I've had so much to write about lately, but a great deal of fear over committing it to writing and sharing it publicly, mostly because my life, and the lives of my children, have been upended and shaken during the last few months and saying anything during the court-ordered family evaluation seemed unwise at best. I was also in the process of getting myself assessed for an autistic spectrum disorder. I am one of those individuals that falls into the part of the spectrum called Asperger's Syndrome. as it turns out, my son is one, too. more on that another day; back to the subject at hand...

the family evaluator's report is done, and I'm relieved. my ex has agreed to settle custody issues out of court.

the evaluator recommends that I get full custody of both of my children. good thing, too, since my ex dropped my son off at my house, with no notice, in the midst of one of his (my ex's) regularly scheduled hissy fits during which he decided he didn't want to deal with parenting anymore. the evaluator also recognized that my ex has been alienating the kids, using them to create conflict, and neglected my son's mental health program.
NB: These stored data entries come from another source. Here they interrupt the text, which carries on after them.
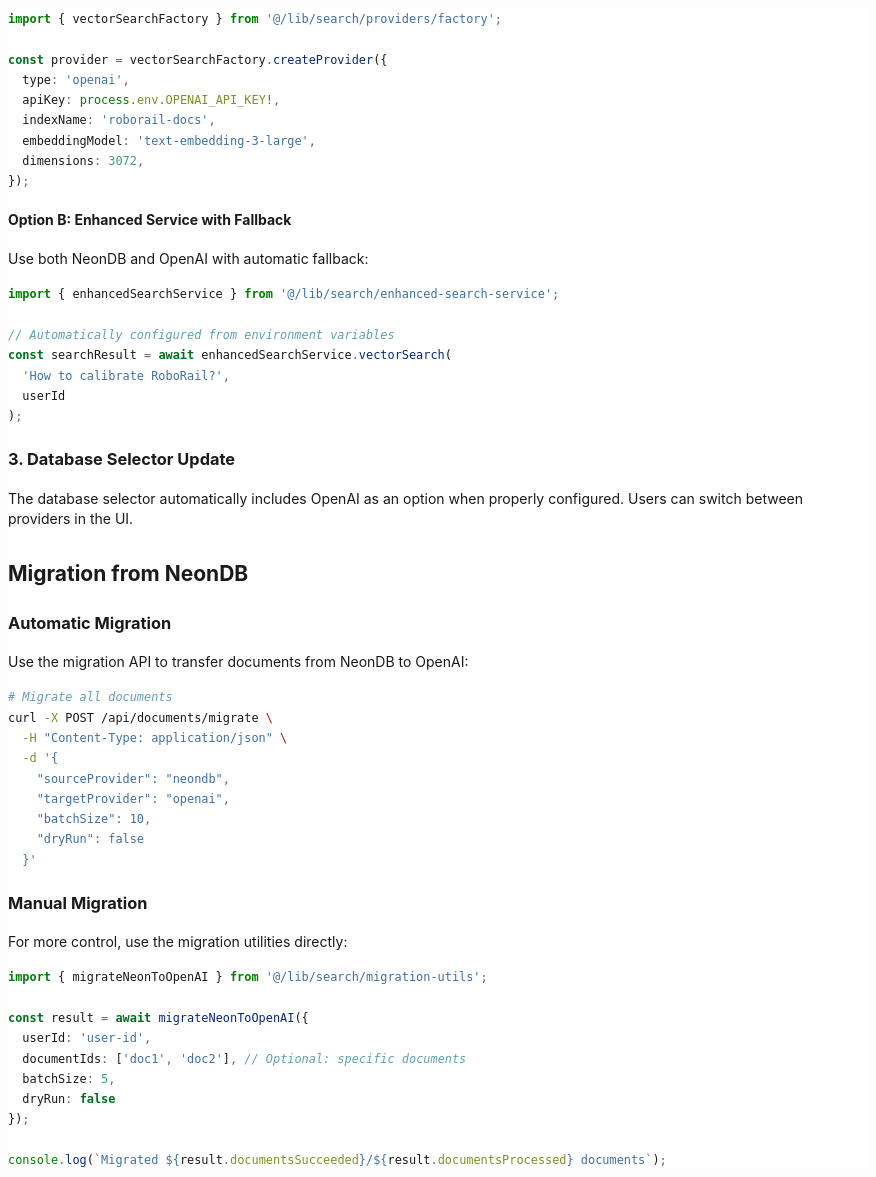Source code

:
 ```typescript
import { vectorSearchFactory } from '@/lib/search/providers/factory';

const provider = vectorSearchFactory.createProvider({
  type: 'openai',
  apiKey: process.env.OPENAI_API_KEY!,
  indexName: 'roborail-docs',
  embeddingModel: 'text-embedding-3-large',
  dimensions: 3072,
});
```

#### Option B: Enhanced Service with Fallback
Use both NeonDB and OpenAI with automatic fallback:

```typescript
import { enhancedSearchService } from '@/lib/search/enhanced-search-service';

// Automatically configured from environment variables
const searchResult = await enhancedSearchService.vectorSearch(
  'How to calibrate RoboRail?',
  userId
);
```

### 3. Database Selector Update

The database selector automatically includes OpenAI as an option when properly configured. Users can switch between providers in the UI.

## Migration from NeonDB

### Automatic Migration

Use the migration API to transfer documents from NeonDB to OpenAI:

```bash
# Migrate all documents
curl -X POST /api/documents/migrate \
  -H "Content-Type: application/json" \
  -d '{
    "sourceProvider": "neondb",
    "targetProvider": "openai",
    "batchSize": 10,
    "dryRun": false
  }'
```

### Manual Migration

For more control, use the migration utilities directly:

```typescript
import { migrateNeonToOpenAI } from '@/lib/search/migration-utils';

const result = await migrateNeonToOpenAI({
  userId: 'user-id',
  documentIds: ['doc1', 'doc2'], // Optional: specific documents
  batchSize: 5,
  dryRun: false
});

console.log(`Migrated ${result.documentsSucceeded}/${result.documentsProcessed} documents`);
```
at last! I've been documenting the issue for five years, and finally someone noticed. I'm not crazy. my concerns are validated. my ex's behavior was wrong.
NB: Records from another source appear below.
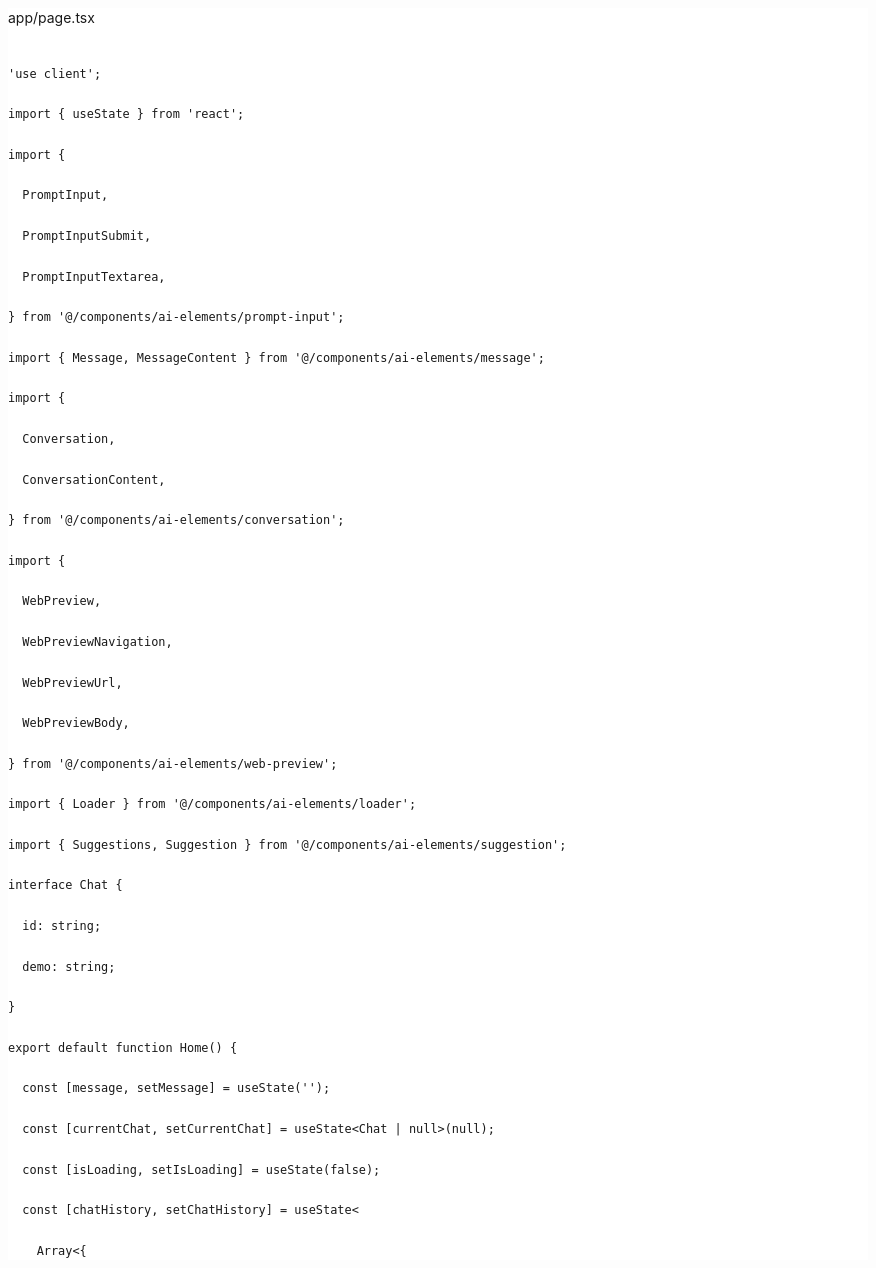 app/page.tsx

```code-block_code__yIKW2

'use client';

import { useState } from 'react';

import {

  PromptInput,

  PromptInputSubmit,

  PromptInputTextarea,

} from '@/components/ai-elements/prompt-input';

import { Message, MessageContent } from '@/components/ai-elements/message';

import {

  Conversation,

  ConversationContent,

} from '@/components/ai-elements/conversation';

import {

  WebPreview,

  WebPreviewNavigation,

  WebPreviewUrl,

  WebPreviewBody,

} from '@/components/ai-elements/web-preview';

import { Loader } from '@/components/ai-elements/loader';

import { Suggestions, Suggestion } from '@/components/ai-elements/suggestion';

interface Chat {

  id: string;

  demo: string;

}

export default function Home() {

  const [message, setMessage] = useState('');

  const [currentChat, setCurrentChat] = useState<Chat | null>(null);

  const [isLoading, setIsLoading] = useState(false);

  const [chatHistory, setChatHistory] = useState<

    Array<{

```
given the documentation of the issues, my lawyer approached my ex's lawyer with an offer to settle the custody issues out of court, so unless he has another narcissistic fit, we can simply go to court and record the agreement. parenting will now be coordinated through the kids' therapist. I won't be the only one documenting issues. finally, a neutral party with an interest in the well-being of my children will be keeping an eye on things.

relief.

then in a few weeks we'll go in and duke it out over the financial issues. then I hope I can just go back to being a mom and get to work on my own ongoing issues with PTSD.